Teen Vogue: Child Labor in the US: Despite Laws, Kids Work in Agriculture, Fast Food, Industry

While most kids looked forward to summer break, José Velázquez Castellano did not.

An undocumented immigrant and the son of a single mother who had immigrated to the US from Mexico at age 17, Castellano spent his summers working in the scorching-hot fields of North Carolina. When he was eight, he took a job picking blueberries. By his teens, Castellano had moved on to picking tobacco to pay for new school supplies.

On the farm, workers were paid by the bucket, which Castellano and his fellow child farmworkers struggled to carry. The days were long and, he tells Teen Vogue, when he got home from the tobacco fields his body was so weary he couldn’t bring himself to go outside and play. His feet, he recalls, felt like “concrete bricks.”

As is the case for many tobacco pickers, Castellano felt the effects of nicotine poisoning, which can cause vomiting, dizziness, and breathing problems. But even his meager $7/hour salary helped his mom, also a farmworker, pay the bills.

Children were treated no differently than adults, Castellano recalls, and even then, at his young age, he understood that no kid should be forced to work under the conditions he faced. “I knew immediately that I should not have been there. But I also knew that if I wasn’t, who was going to help my mother pay?” Castellano explains. “It was a dilemma: You’re not supposed to be there, but if you’re not there, then you’re losing out on the money.”

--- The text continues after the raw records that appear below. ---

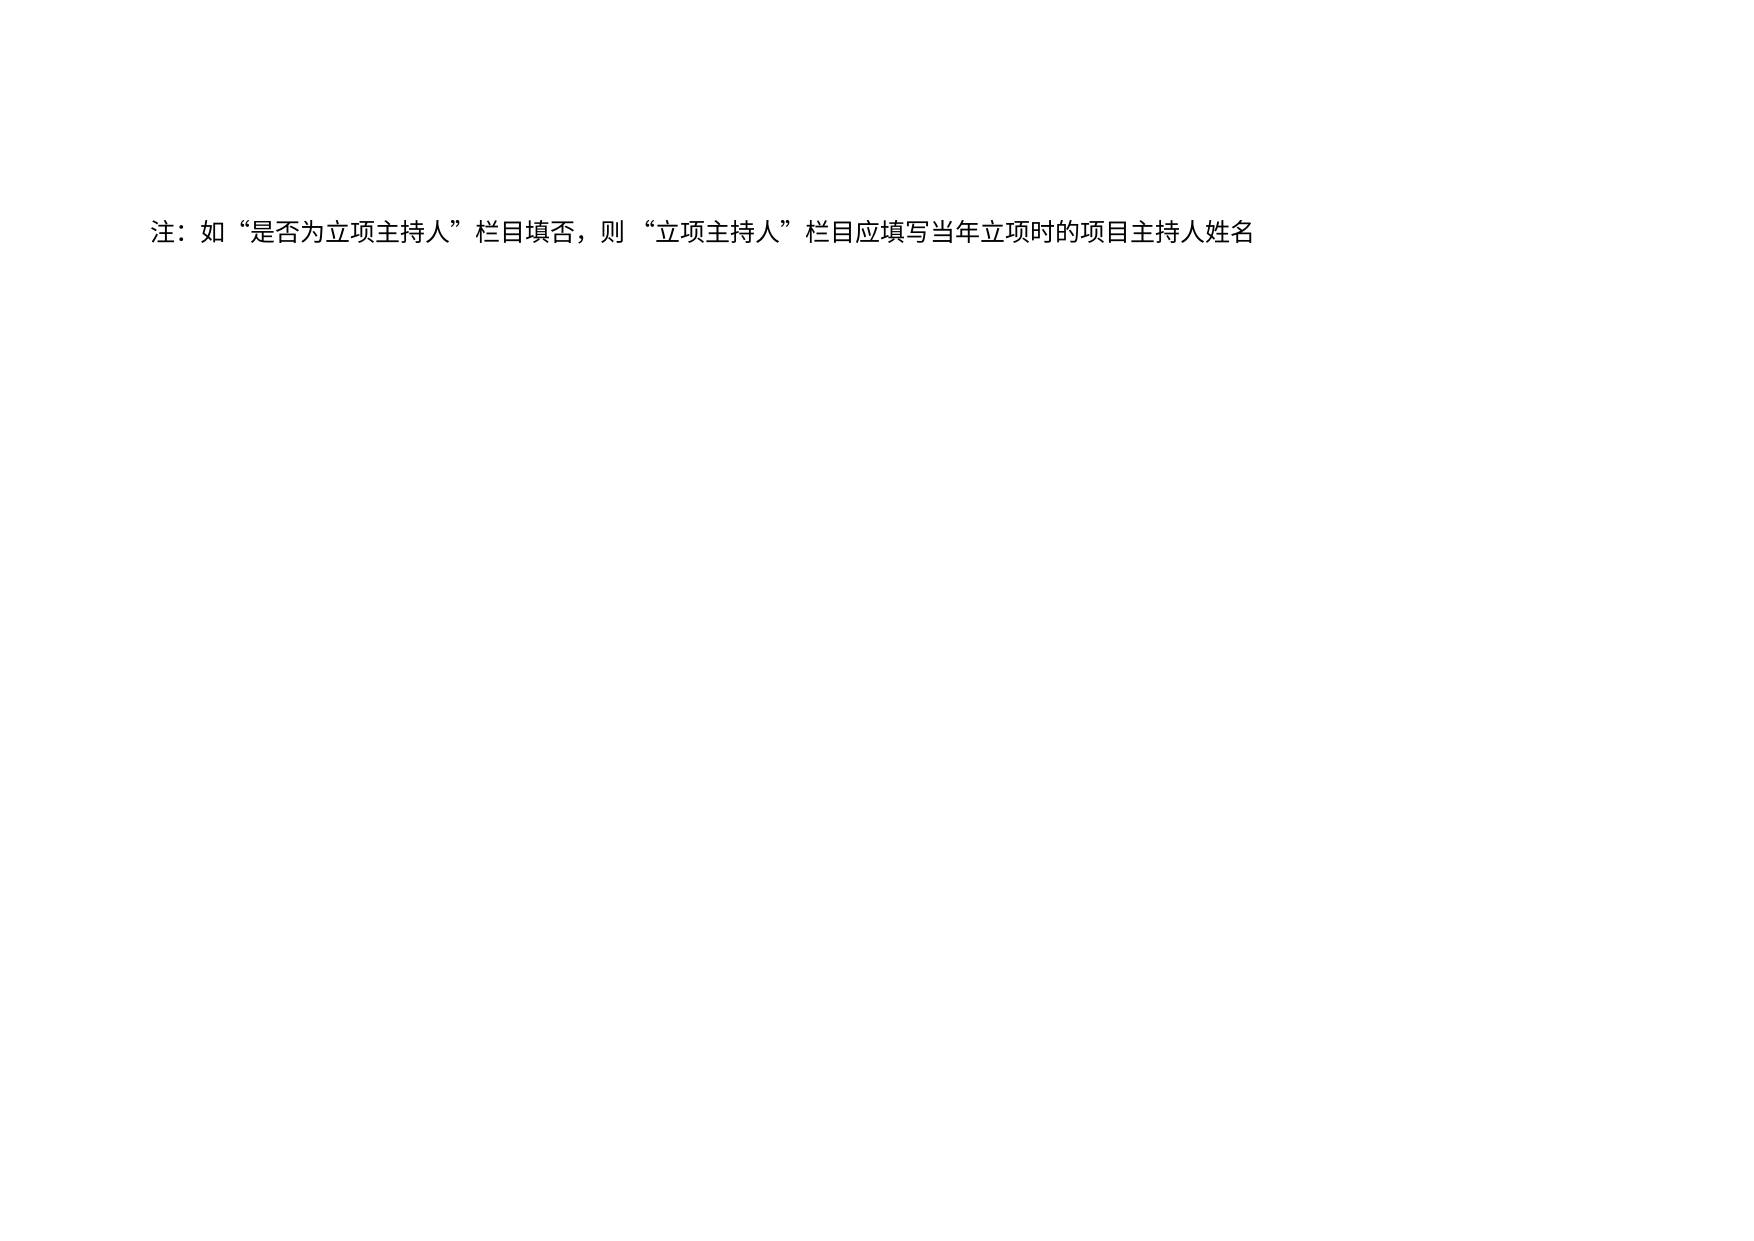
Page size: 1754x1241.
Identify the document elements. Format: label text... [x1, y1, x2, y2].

text 注：如“是否为立项主持人”栏目填否，则 “立项主持人”栏目应填写当年立项时的项目主持人姓名 [150, 198, 1604, 263]
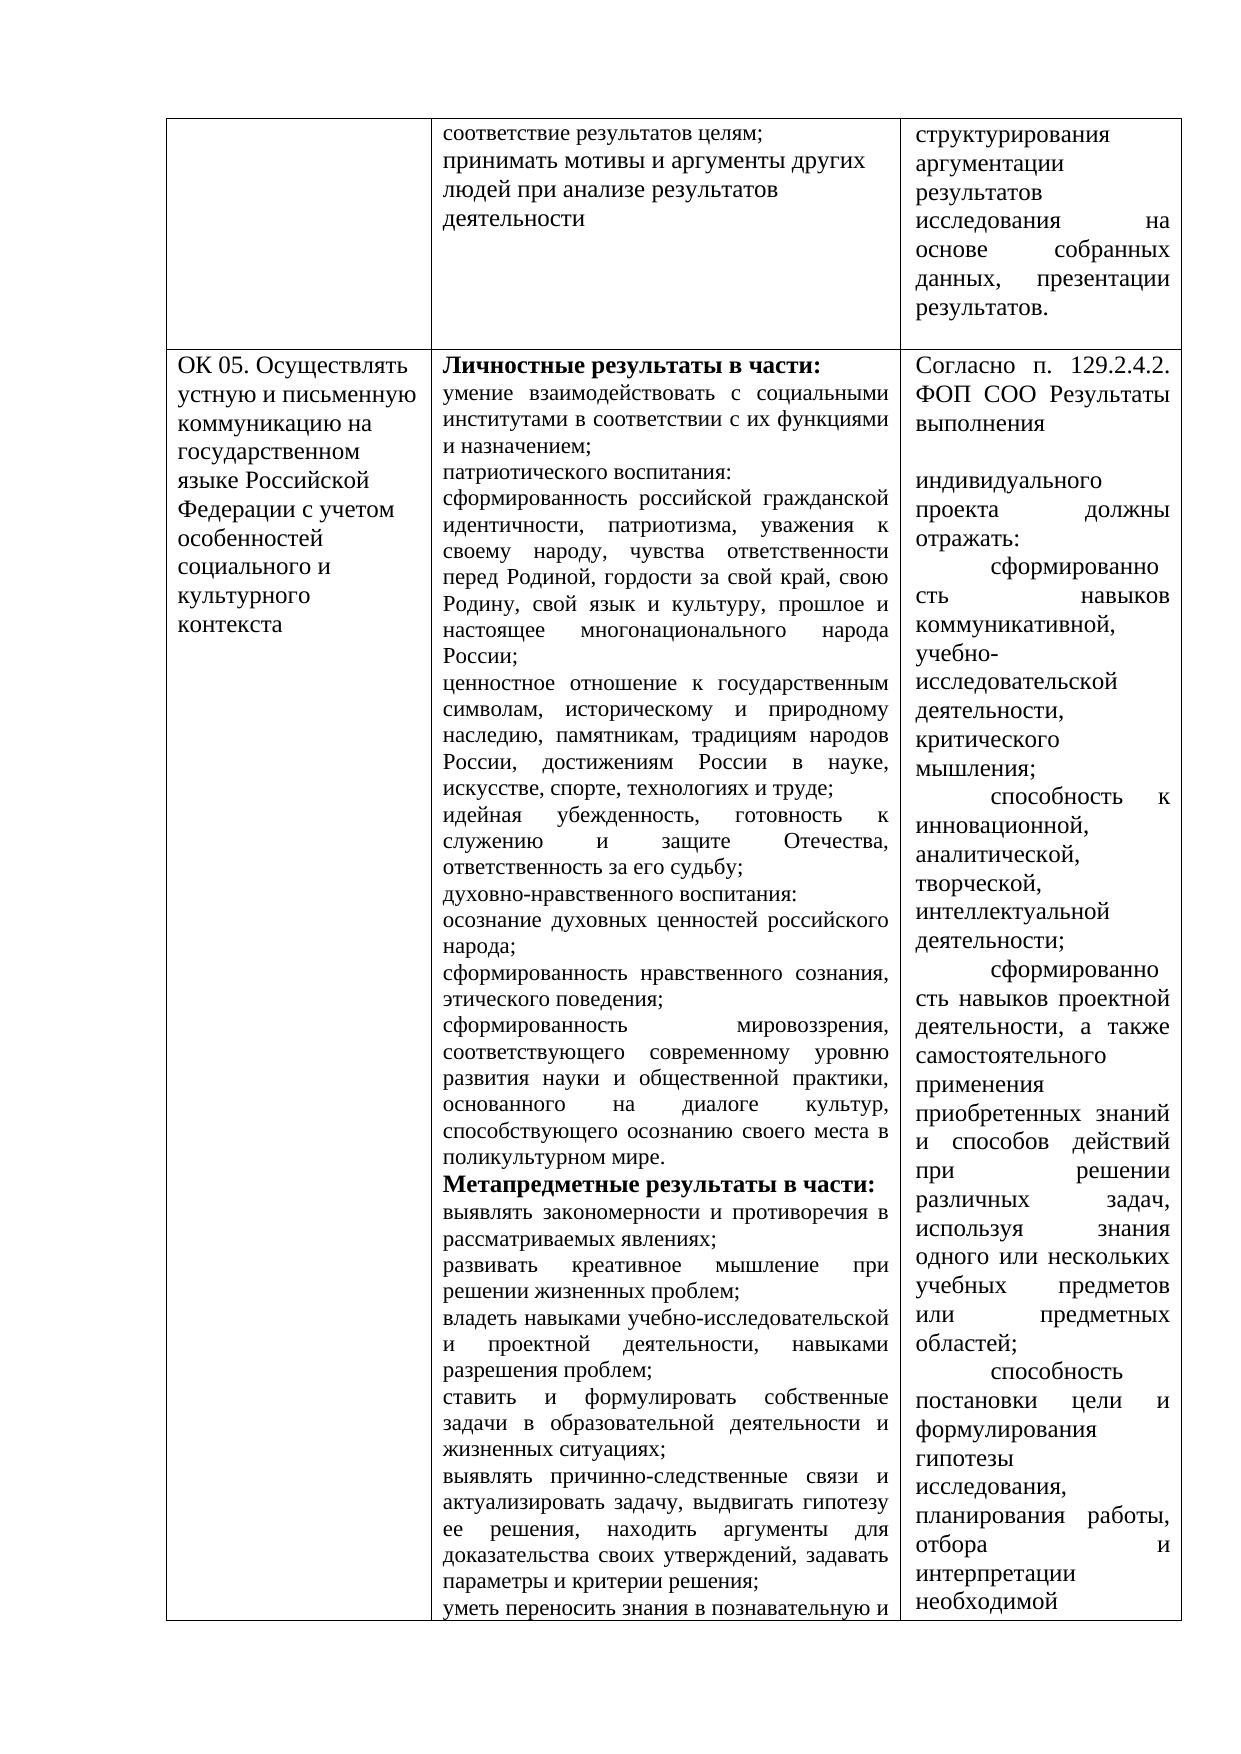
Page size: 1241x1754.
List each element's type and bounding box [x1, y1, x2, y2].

table_cell [167, 350, 431, 1620]
table_cell [901, 350, 1181, 1620]
table_cell [432, 350, 900, 1620]
table_cell [167, 119, 431, 349]
table_cell [901, 119, 1181, 349]
table_cell [432, 119, 900, 349]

Agricultural work, like the kind Castellano did, is a glaring exception to US child labor laws outlined in the Fair Labor Standards Act of 1938 (FLSA). The act sets age limits for jobs deemed hazardous, and caps working hours for children younger than age 14. But inspectors still catch companies violating these laws, including well-known franchise restaurants where minors have worked more hours than permitted.

In February, Wisconsin-based Packers Sanitation Services Inc. paid $1.5 million in penalties after the Department of Labor (DOL) uncovered that the company had hired 102 children, from 13 to 17 years old, in meatpacking jobs where they worked with hazardous chemicals and dangerous machinery. And last July, an Alabama plant that makes car parts was accused of hiring kids as young as 12 in a report by Reuters. In these instances, the government at least had some recourse to punish violators.

In fiscal year 2021, the DOL uncovered 2,819 minors who were employed in violation of child labor laws, which resulted in around $3.4 million in civil penalties. A federal judge also issued penalties against that Alabama plant in late September, which included ordering the company to sanction management responsible for any violations and provide employee training on compliance with child labor laws.

The plant released a statement saying it “takes seriously its responsibility to fully comply with all applicable laws and regulations” and that it “does not condone the employment of underage workers at its facilities and has never knowingly employed minors to work at its facilities.”